We have been told that we can’t submit new research proposals to the ethics committees or recruit or follow-up research patients. This is in part to reduce patient footfall in the hospital.
Routine training is no longer possible and all the Royal Colleges have cancelled the National Exams at least until September. It is important to emphasise that out of this disaster one can create opportunities and experiences which will be of lifelong value. Having to work in different circumstances, scenarios, and situations at the edge of your “comfort zone” makes you evaluate your clinical practice and attitudes, and makes you take decisions that will challenge you. Therefore formal training is on hold, but there is still learning and training to be had in abundance.
What are your concerns about the impact on patients who might not be able to get in for appointments?
In the Oxford Eye Hospital, we have triaged our clinics with all routine appointments deferred for four to six months. Urgent conditions are being seen, bearing in mind the risk to the patient, other patients, the general public and our staff. We have modified our post-op regime to reduce follow-up visits after surgery.
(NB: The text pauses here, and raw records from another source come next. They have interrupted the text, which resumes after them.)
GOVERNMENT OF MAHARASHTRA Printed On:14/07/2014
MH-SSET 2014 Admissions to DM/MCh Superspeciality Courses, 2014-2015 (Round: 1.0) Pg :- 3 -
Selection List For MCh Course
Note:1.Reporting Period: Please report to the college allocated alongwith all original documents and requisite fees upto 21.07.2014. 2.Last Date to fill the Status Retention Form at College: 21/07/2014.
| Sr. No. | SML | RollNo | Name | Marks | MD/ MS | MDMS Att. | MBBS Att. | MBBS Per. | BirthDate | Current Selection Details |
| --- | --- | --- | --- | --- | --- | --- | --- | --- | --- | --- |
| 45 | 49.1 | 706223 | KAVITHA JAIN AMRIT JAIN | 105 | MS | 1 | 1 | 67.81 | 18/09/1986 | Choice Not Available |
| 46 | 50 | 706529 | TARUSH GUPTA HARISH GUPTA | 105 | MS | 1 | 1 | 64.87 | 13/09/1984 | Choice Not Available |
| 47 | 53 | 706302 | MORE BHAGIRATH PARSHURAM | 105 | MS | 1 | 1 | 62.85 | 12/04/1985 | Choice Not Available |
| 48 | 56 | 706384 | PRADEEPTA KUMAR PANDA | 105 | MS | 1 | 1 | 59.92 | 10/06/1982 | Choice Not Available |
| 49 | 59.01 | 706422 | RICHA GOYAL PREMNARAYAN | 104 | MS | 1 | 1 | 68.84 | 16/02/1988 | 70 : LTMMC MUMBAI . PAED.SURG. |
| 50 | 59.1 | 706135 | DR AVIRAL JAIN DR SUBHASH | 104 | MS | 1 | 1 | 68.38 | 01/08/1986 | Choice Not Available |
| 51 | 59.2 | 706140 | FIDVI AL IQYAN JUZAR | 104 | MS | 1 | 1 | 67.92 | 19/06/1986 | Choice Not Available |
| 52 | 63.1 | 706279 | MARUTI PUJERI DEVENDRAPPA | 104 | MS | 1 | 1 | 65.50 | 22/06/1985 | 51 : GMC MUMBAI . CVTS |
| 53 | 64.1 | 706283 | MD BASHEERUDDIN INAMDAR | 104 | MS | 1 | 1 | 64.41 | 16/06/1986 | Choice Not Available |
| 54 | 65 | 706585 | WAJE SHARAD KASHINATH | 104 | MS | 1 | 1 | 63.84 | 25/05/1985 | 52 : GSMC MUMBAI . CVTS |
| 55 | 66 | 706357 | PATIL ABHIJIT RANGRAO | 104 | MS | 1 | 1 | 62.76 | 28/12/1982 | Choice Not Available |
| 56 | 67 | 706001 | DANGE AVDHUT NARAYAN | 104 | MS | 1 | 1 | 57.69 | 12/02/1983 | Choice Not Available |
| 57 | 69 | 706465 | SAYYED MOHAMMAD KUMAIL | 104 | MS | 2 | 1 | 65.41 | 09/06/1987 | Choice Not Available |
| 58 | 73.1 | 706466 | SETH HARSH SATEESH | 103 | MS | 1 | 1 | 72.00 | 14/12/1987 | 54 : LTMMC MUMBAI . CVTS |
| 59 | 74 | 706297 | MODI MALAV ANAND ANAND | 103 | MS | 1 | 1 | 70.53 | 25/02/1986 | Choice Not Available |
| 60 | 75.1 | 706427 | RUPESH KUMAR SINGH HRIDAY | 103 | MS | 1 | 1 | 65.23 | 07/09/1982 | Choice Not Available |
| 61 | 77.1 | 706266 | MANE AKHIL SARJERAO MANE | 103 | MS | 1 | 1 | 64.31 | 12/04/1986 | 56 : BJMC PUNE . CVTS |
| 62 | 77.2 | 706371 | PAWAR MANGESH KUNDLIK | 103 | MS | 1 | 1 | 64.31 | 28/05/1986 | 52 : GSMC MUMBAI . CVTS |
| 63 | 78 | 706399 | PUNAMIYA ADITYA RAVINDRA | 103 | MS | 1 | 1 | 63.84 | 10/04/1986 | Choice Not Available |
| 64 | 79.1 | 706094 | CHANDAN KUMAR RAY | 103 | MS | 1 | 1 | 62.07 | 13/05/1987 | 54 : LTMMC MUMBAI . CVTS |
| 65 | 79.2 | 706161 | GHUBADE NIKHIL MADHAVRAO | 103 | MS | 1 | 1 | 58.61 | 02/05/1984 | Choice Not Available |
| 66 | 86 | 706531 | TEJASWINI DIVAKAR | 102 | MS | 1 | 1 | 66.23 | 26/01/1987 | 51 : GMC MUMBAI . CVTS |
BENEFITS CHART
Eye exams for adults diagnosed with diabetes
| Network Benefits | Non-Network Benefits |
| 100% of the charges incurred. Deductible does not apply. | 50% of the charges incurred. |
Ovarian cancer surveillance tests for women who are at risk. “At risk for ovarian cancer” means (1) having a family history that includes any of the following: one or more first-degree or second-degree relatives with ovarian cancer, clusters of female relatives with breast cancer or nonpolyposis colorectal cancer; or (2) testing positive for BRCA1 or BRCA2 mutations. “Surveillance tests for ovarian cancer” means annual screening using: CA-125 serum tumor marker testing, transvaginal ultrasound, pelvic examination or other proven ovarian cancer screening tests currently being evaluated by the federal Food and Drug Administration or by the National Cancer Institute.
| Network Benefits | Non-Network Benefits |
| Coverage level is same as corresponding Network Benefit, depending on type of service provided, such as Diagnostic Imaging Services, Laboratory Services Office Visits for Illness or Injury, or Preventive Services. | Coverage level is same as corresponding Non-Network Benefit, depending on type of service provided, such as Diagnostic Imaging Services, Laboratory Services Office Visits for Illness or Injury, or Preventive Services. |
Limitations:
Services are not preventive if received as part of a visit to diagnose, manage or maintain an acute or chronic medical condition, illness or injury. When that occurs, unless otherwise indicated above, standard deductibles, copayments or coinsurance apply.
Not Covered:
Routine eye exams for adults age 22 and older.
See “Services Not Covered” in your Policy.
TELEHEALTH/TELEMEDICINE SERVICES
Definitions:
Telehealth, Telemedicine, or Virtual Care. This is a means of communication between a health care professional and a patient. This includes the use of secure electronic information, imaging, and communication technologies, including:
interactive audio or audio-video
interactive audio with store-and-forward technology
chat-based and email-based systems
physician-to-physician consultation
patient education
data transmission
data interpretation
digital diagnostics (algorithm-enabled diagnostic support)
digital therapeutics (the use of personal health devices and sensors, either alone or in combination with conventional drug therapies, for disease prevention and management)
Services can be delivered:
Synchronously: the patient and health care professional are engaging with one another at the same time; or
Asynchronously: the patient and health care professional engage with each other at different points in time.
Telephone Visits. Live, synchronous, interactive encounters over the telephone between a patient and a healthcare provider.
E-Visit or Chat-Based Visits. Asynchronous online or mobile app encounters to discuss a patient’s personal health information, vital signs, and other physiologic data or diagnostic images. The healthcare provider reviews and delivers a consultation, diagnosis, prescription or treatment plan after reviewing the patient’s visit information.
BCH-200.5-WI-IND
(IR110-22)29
The biggest problems are firstly the great unknown – we don’t know how long this is going to go on, and secondly if you’re cancelling thousands of appointments, there is the risk of losing patients completely, known as “lost to follow up”, resulting in permanent visual loss.
How do you see the future of ophthalmology in the UK after this?
Very busy. Once everything has settled down, which may be a long time, there’s going to be a huge backlog, which will need to be managed. Patients are going to have to make significant compromises, for example needing cataract surgery. The way services are delivered may be very different with more use of Artificial Intelligence (AI) for consultations, as a part of imaging for virtual clinics and remote consultations. This period of great uncertainty will, I hope, lead to the opportunity and stimulus for innovation.
Out of this adversity and tragedy we have to create opportunity, opportunity for people to excel, to show leadership, to innovate and to demonstrate what we can do for our fellow mankind.
Finally, a key to success in dealing with this terrible situation is communication; between individuals, within specialties, within Eye Hospitals, within Nations and between colleagues across the world. I would like to congratulate the ESCRS team for their major contribution to this key element.